A greeter with the additional (and totally optional) feature of shielding the real password behind another password that can be unlocked by various means while logging in: - autologin: provide autologin functionality that has been long lost in systemd-homed - secondary password(s): allow the use of one or more secondary passwords - controllers: enter a password via a gaming controller - fingerprint: no password required: login via fingerprint - files use a specific file on some kind of removable media to authenticate - pin a numeric pin just as in your phone
By default login-ng will behave exactly as any other greeter: you type your password to access your account.
Using login_ng-ctl utility you can set more authentication options or even configure autologin for a systemd-homed account with an encrypted home directory.
Additional authentication methods is a feature introduced to support more secondary authentication methods regardless of pam configuration and usage of systemd-homed.
In the spirit of maintaining the account self-contained settings will be stored as xattrs on the home directory: what systemd-homed does to store certain things, but this also means that such feature is not usable on home directories stored in filesystems that do not support extended attributes, such as cercain network filesystems, ntfs (oh god, please don't.) and others.

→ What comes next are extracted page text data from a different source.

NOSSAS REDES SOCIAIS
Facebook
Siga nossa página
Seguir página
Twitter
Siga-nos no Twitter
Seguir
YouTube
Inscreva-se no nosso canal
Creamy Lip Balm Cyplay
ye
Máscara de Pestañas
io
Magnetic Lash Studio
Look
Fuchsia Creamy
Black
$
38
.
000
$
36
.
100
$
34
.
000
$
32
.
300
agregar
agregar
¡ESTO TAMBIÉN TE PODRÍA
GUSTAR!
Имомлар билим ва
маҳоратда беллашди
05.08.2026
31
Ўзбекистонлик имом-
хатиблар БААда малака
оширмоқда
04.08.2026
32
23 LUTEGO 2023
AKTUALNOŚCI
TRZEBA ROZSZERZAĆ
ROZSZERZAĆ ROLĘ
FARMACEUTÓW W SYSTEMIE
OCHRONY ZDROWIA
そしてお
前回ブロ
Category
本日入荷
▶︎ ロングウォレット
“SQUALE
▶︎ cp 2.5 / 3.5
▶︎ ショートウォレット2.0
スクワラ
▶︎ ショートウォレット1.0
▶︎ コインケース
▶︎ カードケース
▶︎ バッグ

When additional authentication methods feature is not in use the security of this greeter shold not be different than any other greeter, however when such feature is used there are additional considerations: read below.

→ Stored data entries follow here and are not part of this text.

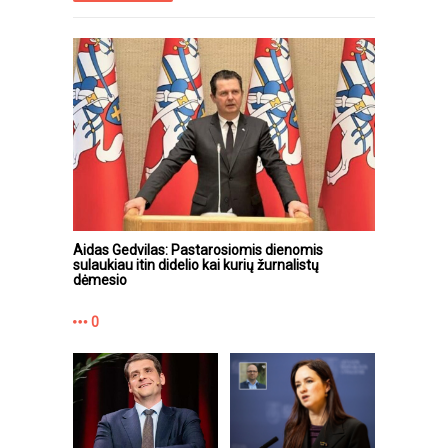
Aidas Gedvilas: Pastarosiomis dienomis
sulaukiau itin didelio kai kurių žurnalistų
dėmesio
0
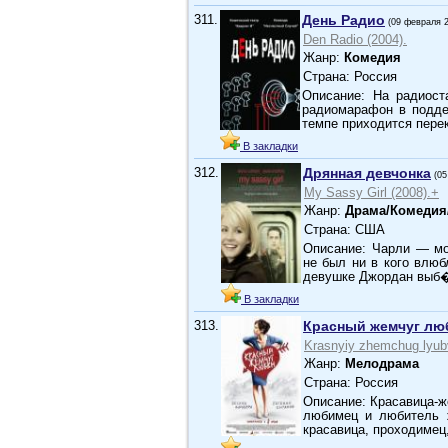
311.
День Радио
(09 февраля 
Den Radio (2004).
Жанр:
Комедия
Страна: Россия
Описание: На радиост
радиомарафон в поддер
темпе приходится пере
В закладки
312.
Дрянная девчонка
(05
My Sassy Girl (2008).+
Жанр:
Драма/Комедия
Страна: США
Описание: Чарли — мо
не был ни в кого влюб
девушке Джордан выб
В закладки
313.
Красный жемчуг лю
Krasnyiy zhemchug lyubv
Жанр:
Мелодрама
Страна: Россия
Описание: Красавица-ж
любимец и любитель ж
красавица, проходимец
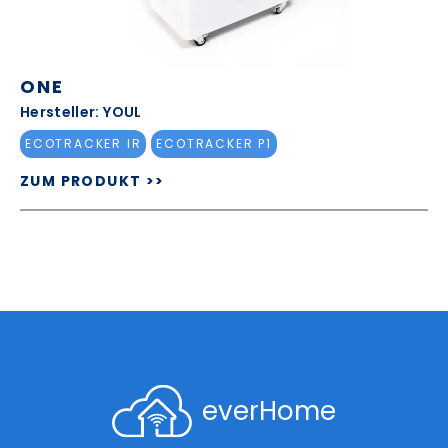
ONE
Hersteller: YOUL
ECOTRACKER IR
ECOTRACKER P1
ZUM PRODUKT >>
everHome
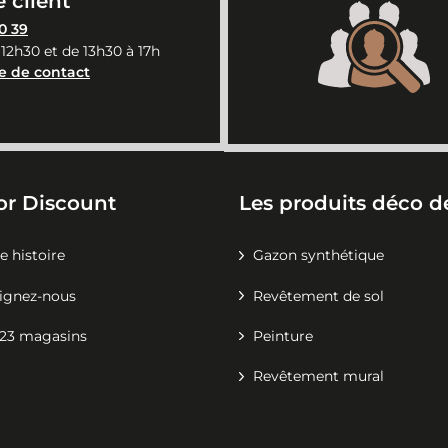
 client
0 39
 12h30 et de 13h30 à 17h
e de contact
or Discount
Les produits déco de
e histoire
Gazon synthétique
ignez-nous
Revêtement de sol
23 magasins
Peinture
Revêtement mural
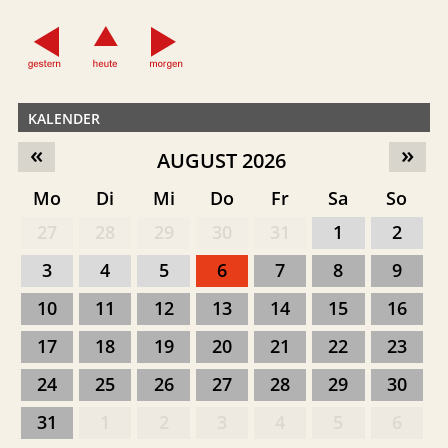
KALENDER
«
»
AUGUST 2026
Mo
Di
Mi
Do
Fr
Sa
So
27
28
29
30
31
1
2
3
4
5
6
7
8
9
10
11
12
13
14
15
16
17
18
19
20
21
22
23
24
25
26
27
28
29
30
31
1
2
3
4
5
6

Disclaimer: Despite me attempting to provide something that is at least as secure as the secondary authentication method used (because if you set an empty password that will nullify the security of home encryption) and no more secure than the main account password, this software is very new and born out of a necessity of mine, with my usecase in mind and only my own experience to back up security.

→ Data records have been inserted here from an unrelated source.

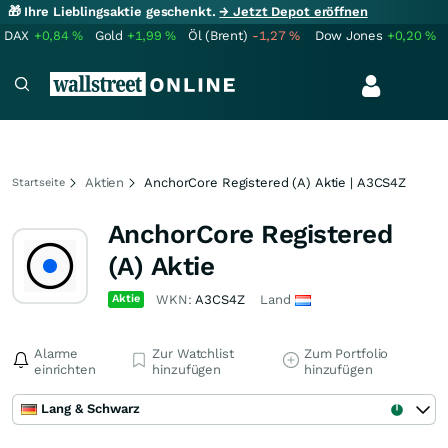
🎁 Ihre Lieblingsaktie geschenkt.
→ Jetzt Depot eröffnen
DAX
+0,84
%
Gold
+1,99
%
Öl (Brent)
-1,27
%
Dow Jones
+0,20
%
Aktien
AnchorCore Registered (A) Aktie | A3CS4Z
Startseite
AnchorCore Registered
(A) Aktie
Aktie
WKN:
A3CS4Z
Land
Alarme
Zur Watchlist
Zum Portfolio
einrichten
hinzufügen
hinzufügen
Lang & Schwarz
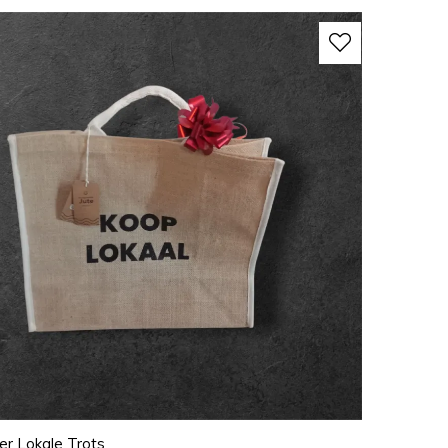
r Lokale Trots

With the above in mind it's firstly necessary to address the elefant in the room: I have avoided what I was aware of in terms of attacks to encryption and tried to stick with audited rust crates, or well-known ones: aes_gcm has received a security audit, and this software actively avoids to reuse the same (nonce, password) tuple, however if adding and removing secondary authentication methods up to the point of collisions of randomly-generated nonce (96bits) data being a possibility then this software is not suitable!
In addition to the above warning the user must know that using the additional authentication features will require the user to have an intermediate key that cannot be changed unless every data associated with this software is removed for the specific user; that intermediate key is used to decrypt the user main password, therefore in case such intermediate key is disclosed changing the main password won't suffice!
The good part is that knowing the main password will NOT disclose the intermediate key nor any secondary authentication method, and knowing the intermediate key will NOT disclose secondary authentication methods.
Here is some notes of general interest: - on Archlinux if you install the kwallet-pam package and your wallet password is the same as your account the wallet can be automatically unlocked: this will chains with autologin: Archlinux Wiki.